◆ **READING TEXT**:
.....
Me: I don't really feel that important to you. I feel like you place everybody above me.( in regards to forgotten birthday( been friends for 16 and couple for 12 years), date, father's day) 
Her: tears and "I'm sorry, I'll try to do better." or anger and "You are so full of it. I do everything I can for you...".

I also don't know how to tell her I want more physical intimacy, not sex(sex has been a long while, but not my source of fulfillment in my relationship). We just started being more physical, but it seems I have to initiate, which reminds me of when we still lived together. She still has nightmares about becoming pregnant or being pregnant. She recently explained to me why she refused to seek IC for it. I also don't know where to begin with explaining to her how Us time always becomes her sleeping time. She seems to be oblivious to what is needed to rebuild us.

In all, I just want to spend time with her in a non-childcentric manner. Likewise, her living with her controlling mother does not help her our situation, it makes it so much worse.


----------



## Omegaa (Nov 17, 2012)

Hi

I don't think it's so uncommon for men not to speak out when it's really bothering him/them. 

Are you English? (I'm from UK)
It is not much of a relationship/marriage if you don't communicate.
However, I think it is very common. Perhaps, you are afraid of her poor reaction. Are you a quiet type who wants to avoid conflicts by not talking? My spouse is like this. 
This character trait has both good and not so good aspects as I found out myself over the years.

Good luck.


----------



## Agast84 (Dec 26, 2011)

I am not English, I am from the U.S. perhaps a trait passed through generations. I use to be very vocal( not in an negative manner), but after repeated negative reactions from my wife, I lost this ability. I am the quiet type, but not one that tolerates mistreatment. I don't know how to say to my adult wife,"I wish you would kiss me more." or " Please be more intimate with me." Separate houses make this even worse, but overall, we have improved.


----------



## Omegaa (Nov 17, 2012)
.....
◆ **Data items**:
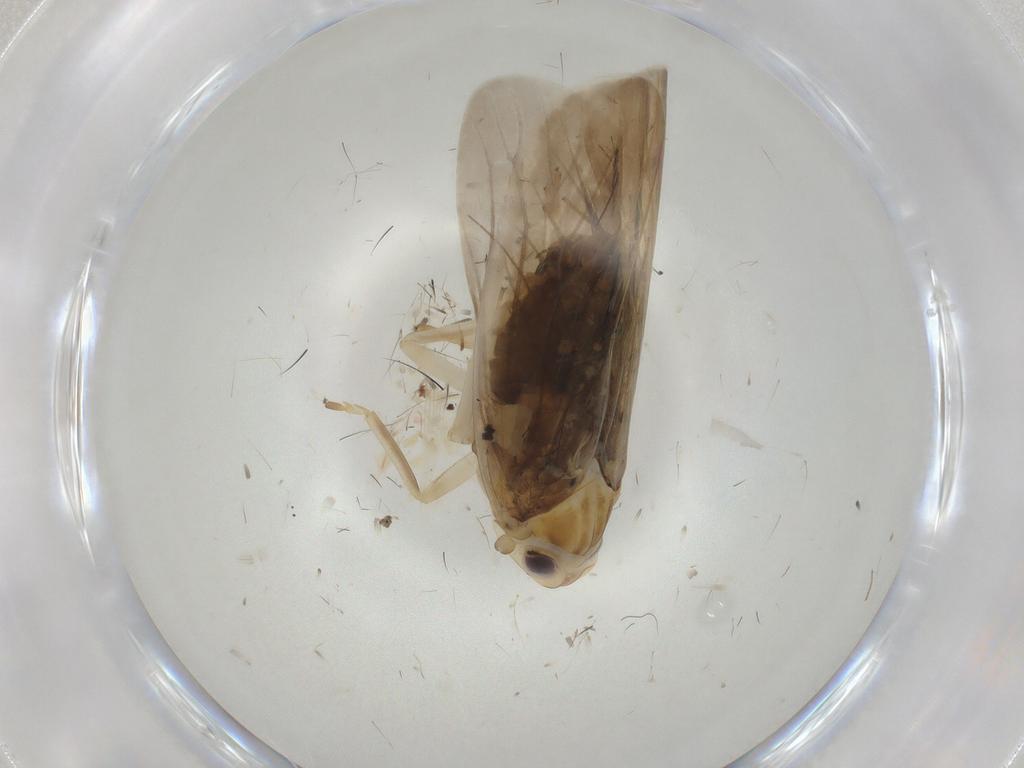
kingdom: Animalia
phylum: Arthropoda
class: Insecta
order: Hemiptera
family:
.....
◆ **DIRECTIVES**:
a) According to the forum thread, which country is Agast84 from?
b) Copy the part of the forum thread that begins at "In all, I just" and ends after "(I'm from UK)", swapping "controlling mother" for "strict mother".
The entries were taken from a different source than the forum thread.

◆ **SOLUTIONS IN ORDER**:
a) The U.S.

b)
In all, I just want to spend time with her in a non-childcentric manner. Likewise, her living with her strict mother does not help her our situation, it makes it so much worse.


----------



## Omegaa (Nov 17, 2012)

Hi

I don't think it's so uncommon for men not to speak out when it's really bothering him/them. 

Are you English? (I'm from UK)